The story, such as it is, focuses on Milo, a young boy who is bored with school, and generally bored with life. He is talking on the phone to one of his friends when a large box containing a toolbooth appears in his bedroom. The toolbooth, which can talk, persuades him to drive through it, in a car that it provides. He enters a cartoon land, and picks The Castle in the Air as his destination. In the process he passes through the Doldrums, goes to the Kingdom of Dictionopolis, where he learns that the princesses Rhyme and Reason have been punished. He then encounters the Mathemagician, the king of Digitopolis, and persuades him to consent to the rescue of the princesses.

So the movie is fairly didactic, but note that it involves elements that we’ve seen elsewhere. It has the personification of qualities that is present in allegories such as The Romance of the Rose, and the didactic purpose of The Faerie Queen, so it touches the fringes of classic literature.

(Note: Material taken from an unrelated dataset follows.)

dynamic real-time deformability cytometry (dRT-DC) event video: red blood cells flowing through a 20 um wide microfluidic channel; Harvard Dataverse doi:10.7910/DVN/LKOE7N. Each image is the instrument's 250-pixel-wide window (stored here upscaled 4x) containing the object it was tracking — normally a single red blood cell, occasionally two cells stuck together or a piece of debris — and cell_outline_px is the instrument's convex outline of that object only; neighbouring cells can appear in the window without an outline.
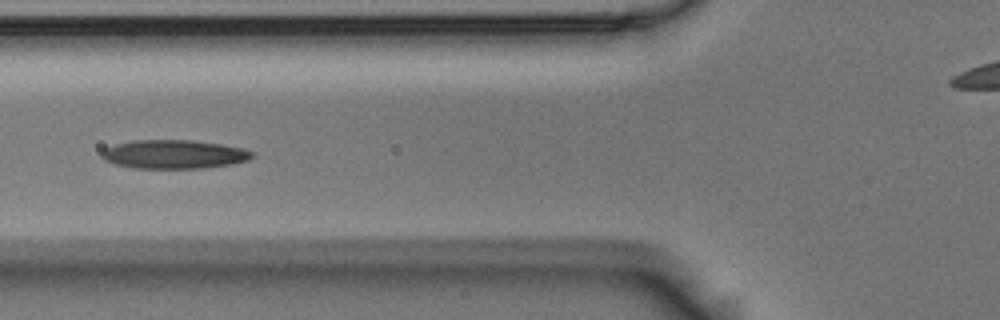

The movie was a flop at the box office, possibly because of its overtly didactic, allegorical content. Where it is fairly plain that Aslan=Christ, the didacticism of the Narnia books is nowhere near as obvious as it is in The Phantom Toolbooth. I think the didacticism makes it more enjoyable for adults than it is for children. It is so didactic that there is a guide on using the book in the classroom. Any book that is beloved by schoolmarms, and that won’t charm a child on its own should be avoided. Whether the book or the movie will charm your child is something that only you can judge.